== Records for the exercise
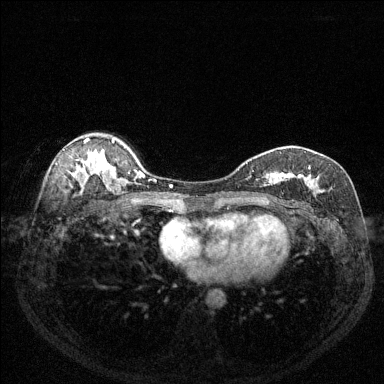
Breast MRI (dynamic contrast-enhanced), one axial slice; slice 91 of 144 in the series (ordered by position); dynamic contrast-enhanced series, time point 2 of 6 at this slice position (early post-contrast); 1.5 T; TE 1.7 ms, TR 4.6 ms; 1.2 mm slice thickness; 384 × 384 image matrix, field of view 320 × 320 mm. Female patient.
Annotated regions visible in this slice (semi-automatically segmented with operator editing):
- enhancing-tissue mask used for the functional tumour volume (all voxels passing the contrast-enhancement thresholds inside the analysis volume; usually the tumour): bounding box [x1, y1, x2, y2] px = [250, 166, 325, 201]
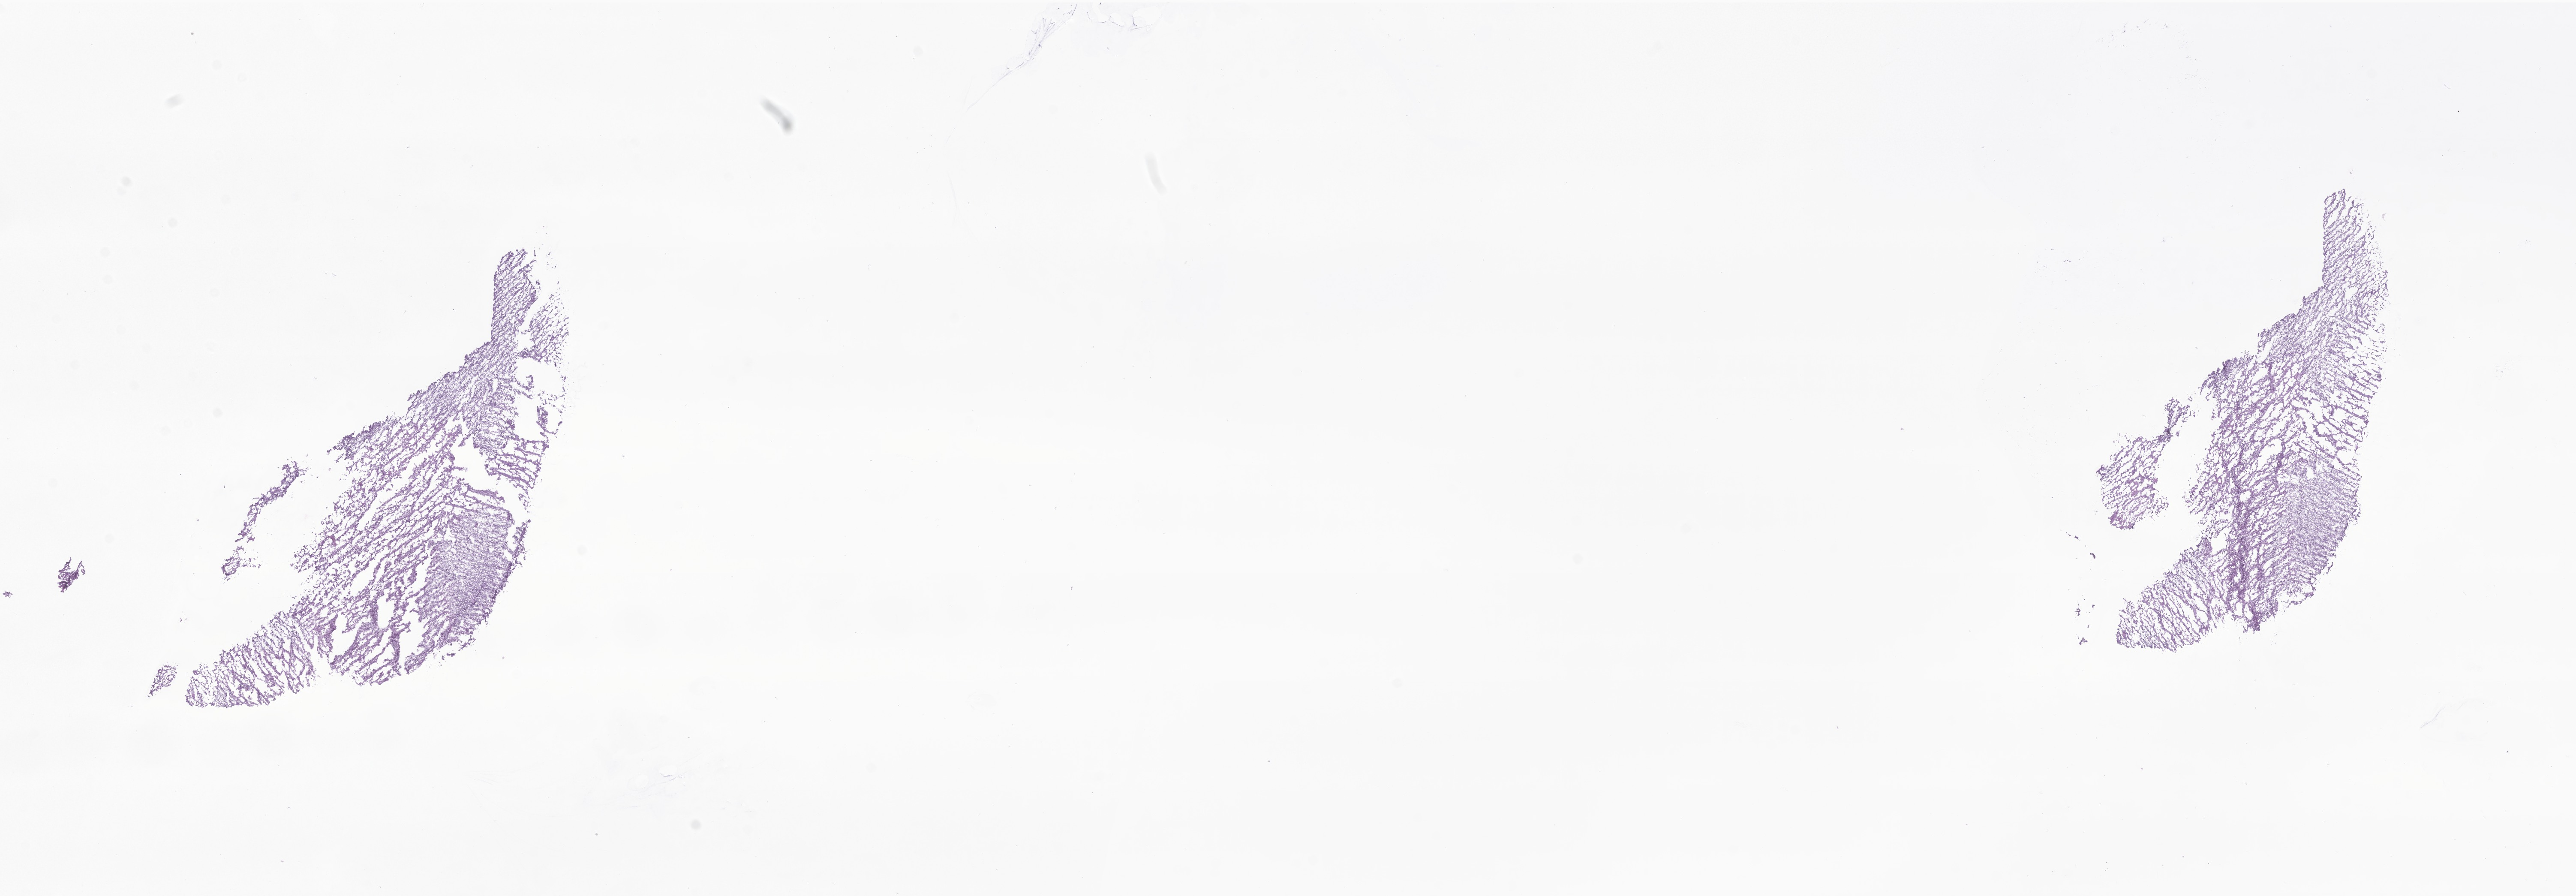
Whole-slide image, H&E stain of tumor tissue from the brain, a low-resolution overview of the entire scanned area, about 25.3 x 8.8 mm; cryosection (OCT / tissue freezing medium). Female patient, age 203 months (16 years 11 months).
Diagnosis: Glioma, malignant.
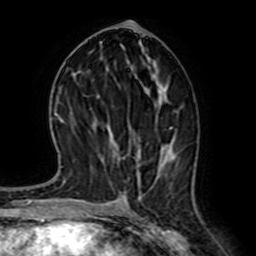
Breast MRI (dynamic contrast-enhanced), one axial slice; slice 34 of 64 in the series (ordered by position); cropped to one breast; dynamic contrast-enhanced series, time point 2 of 7 at this slice position (early post-contrast); 1.5 T; TE 2.6 ms, TR 5.2 ms; 2.5 mm slice thickness; 256 × 256 image matrix. Female patient.
Outlined on this slice (semi-automatically segmented with operator editing):
- enhancing-tissue mask used for the functional tumour volume (all voxels passing the contrast-enhancement thresholds inside the analysis volume; usually the tumour): bounding box (x1, y1, x2, y2) in pixels: (115, 125, 194, 193)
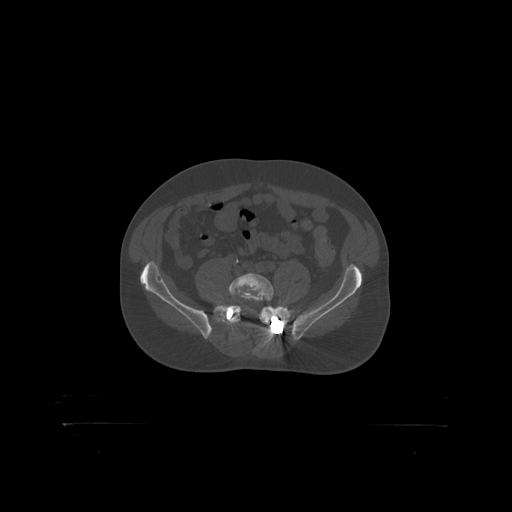
CT including the spine, one axial slice; slice 195 of 399 in the series (ordered by position); reconstruction kernel STANDARD; 120 kVp; bone window (W 1800 / L 400 HU); 1.25 mm slice thickness; 512 × 512 image matrix, field of view 650 × 650 mm. Male patient, age 46 years. Case-level facts recorded for this patient, not image findings: primary cancer: skin.
Structures marked on this image (semi-automatic segmentation, software-assisted and operator-edited):
- L5 vertebra: box from (x=230, y=273) to (x=274, y=301) px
====
The answer should be an exact restatement of every entry, with the pictures omitted.

▶ **Task output**
Breast MRI (dynamic contrast-enhanced), one axial slice; slice 91 of 144 in the series (ordered by position); dynamic contrast-enhanced series, time point 2 of 6 at this slice position (early post-contrast); 1.5 T; TE 1.7 ms, TR 4.6 ms; 1.2 mm slice thickness; 384 × 384 image matrix, field of view 320 × 320 mm. Female patient.
Annotated regions visible in this slice (semi-automatically segmented with operator editing):
- enhancing-tissue mask used for the functional tumour volume (all voxels passing the contrast-enhancement thresholds inside the analysis volume; usually the tumour): bounding box [x1, y1, x2, y2] px = [250, 166, 325, 201]
Whole-slide image, H&E stain of tumor tissue from the brain, a low-resolution overview of the entire scanned area, about 25.3 x 8.8 mm; cryosection (OCT / tissue freezing medium). Female patient, age 203 months (16 years 11 months).
Diagnosis: Glioma, malignant.
Breast MRI (dynamic contrast-enhanced), one axial slice; slice 34 of 64 in the series (ordered by position); cropped to one breast; dynamic contrast-enhanced series, time point 2 of 7 at this slice position (early post-contrast); 1.5 T; TE 2.6 ms, TR 5.2 ms; 2.5 mm slice thickness; 256 × 256 image matrix. Female patient.
Outlined on this slice (semi-automatically segmented with operator editing):
- enhancing-tissue mask used for the functional tumour volume (all voxels passing the contrast-enhancement thresholds inside the analysis volume; usually the tumour): bounding box (x1, y1, x2, y2) in pixels: (115, 125, 194, 193)
CT including the spine, one axial slice; slice 195 of 399 in the series (ordered by position); reconstruction kernel STANDARD; 120 kVp; bone window (W 1800 / L 400 HU); 1.25 mm slice thickness; 512 × 512 image matrix, field of view 650 × 650 mm. Male patient, age 46 years. Case-level facts recorded for this patient, not image findings: primary cancer: skin.
Structures marked on this image (semi-automatic segmentation, software-assisted and operator-edited):
- L5 vertebra: box from (x=230, y=273) to (x=274, y=301) px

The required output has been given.